Records from a collection
++++

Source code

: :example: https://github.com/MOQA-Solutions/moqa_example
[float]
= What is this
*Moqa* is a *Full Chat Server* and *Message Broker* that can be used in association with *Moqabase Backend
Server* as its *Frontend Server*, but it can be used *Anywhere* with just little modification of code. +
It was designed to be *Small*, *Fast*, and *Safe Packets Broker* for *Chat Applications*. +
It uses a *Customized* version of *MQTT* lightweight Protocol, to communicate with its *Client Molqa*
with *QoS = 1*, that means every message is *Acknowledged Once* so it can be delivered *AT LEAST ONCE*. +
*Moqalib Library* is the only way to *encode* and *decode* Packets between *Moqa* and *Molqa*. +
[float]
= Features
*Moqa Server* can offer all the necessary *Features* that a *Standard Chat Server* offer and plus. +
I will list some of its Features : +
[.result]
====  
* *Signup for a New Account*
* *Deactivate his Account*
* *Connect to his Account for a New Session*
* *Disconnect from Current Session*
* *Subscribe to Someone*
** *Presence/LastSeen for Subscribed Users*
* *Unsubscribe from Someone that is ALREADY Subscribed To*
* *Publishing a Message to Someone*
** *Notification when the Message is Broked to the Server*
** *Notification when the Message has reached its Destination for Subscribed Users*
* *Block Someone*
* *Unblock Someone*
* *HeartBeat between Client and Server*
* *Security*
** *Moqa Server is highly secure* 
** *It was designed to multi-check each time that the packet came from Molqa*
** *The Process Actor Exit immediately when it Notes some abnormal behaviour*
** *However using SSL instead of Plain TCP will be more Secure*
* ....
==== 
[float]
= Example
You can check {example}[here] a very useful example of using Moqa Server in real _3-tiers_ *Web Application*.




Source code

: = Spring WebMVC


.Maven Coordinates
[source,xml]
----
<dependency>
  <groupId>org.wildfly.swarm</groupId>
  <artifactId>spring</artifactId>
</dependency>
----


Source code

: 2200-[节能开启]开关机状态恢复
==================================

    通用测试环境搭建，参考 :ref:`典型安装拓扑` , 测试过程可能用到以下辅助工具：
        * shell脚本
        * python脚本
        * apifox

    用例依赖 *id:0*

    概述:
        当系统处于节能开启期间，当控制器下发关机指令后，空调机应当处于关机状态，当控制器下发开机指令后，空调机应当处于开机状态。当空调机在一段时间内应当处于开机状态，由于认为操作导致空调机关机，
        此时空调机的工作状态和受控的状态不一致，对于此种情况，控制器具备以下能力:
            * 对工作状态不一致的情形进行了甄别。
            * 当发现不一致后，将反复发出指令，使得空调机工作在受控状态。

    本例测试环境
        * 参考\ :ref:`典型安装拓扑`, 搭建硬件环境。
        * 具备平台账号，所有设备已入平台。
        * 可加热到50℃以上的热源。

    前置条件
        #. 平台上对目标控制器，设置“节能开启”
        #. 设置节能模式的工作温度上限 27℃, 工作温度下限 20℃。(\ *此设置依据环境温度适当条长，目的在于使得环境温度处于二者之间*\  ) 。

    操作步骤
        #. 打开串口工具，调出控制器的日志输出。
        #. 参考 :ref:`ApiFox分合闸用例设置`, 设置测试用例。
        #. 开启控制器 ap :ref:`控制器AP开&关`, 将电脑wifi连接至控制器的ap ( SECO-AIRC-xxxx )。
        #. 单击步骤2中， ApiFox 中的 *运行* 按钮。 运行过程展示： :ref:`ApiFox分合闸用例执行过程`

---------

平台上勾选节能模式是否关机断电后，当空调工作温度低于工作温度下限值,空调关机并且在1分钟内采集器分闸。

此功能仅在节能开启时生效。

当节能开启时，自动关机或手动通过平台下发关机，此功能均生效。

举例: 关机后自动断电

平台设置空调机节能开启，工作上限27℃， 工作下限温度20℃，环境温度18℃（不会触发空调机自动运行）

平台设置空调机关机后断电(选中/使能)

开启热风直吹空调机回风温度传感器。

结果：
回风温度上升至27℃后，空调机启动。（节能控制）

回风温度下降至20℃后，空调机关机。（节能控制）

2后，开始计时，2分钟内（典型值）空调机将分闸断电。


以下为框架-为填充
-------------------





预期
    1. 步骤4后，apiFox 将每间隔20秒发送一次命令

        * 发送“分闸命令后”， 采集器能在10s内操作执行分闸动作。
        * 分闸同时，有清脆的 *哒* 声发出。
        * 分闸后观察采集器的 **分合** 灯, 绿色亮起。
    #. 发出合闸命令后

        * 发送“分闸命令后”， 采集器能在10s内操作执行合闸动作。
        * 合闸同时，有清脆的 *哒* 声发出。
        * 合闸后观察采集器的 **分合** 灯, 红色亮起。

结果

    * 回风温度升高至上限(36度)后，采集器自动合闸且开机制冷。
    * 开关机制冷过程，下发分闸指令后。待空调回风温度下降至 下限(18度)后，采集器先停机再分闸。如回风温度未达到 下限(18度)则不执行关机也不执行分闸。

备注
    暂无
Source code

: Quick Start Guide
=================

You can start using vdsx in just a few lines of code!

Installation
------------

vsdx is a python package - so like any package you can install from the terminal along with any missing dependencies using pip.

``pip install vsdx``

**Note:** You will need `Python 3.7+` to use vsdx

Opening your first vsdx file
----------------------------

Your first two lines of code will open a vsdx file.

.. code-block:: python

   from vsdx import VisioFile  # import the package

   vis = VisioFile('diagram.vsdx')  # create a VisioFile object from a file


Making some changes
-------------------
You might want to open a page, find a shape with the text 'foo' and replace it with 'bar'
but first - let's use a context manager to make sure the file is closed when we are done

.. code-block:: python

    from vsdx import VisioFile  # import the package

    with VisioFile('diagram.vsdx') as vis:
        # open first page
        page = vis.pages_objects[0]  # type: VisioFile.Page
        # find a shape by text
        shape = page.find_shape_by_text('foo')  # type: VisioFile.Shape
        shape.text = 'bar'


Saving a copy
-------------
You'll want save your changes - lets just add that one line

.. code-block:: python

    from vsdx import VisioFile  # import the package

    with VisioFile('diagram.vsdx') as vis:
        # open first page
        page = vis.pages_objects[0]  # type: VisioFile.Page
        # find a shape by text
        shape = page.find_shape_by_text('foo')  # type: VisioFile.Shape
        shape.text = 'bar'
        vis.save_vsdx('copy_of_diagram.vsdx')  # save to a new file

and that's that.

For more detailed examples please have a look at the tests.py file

++++

Work instructions:
Find every line of the data that holds the string "Features", then say how many there are and nothing else.

Solution to this problem:
3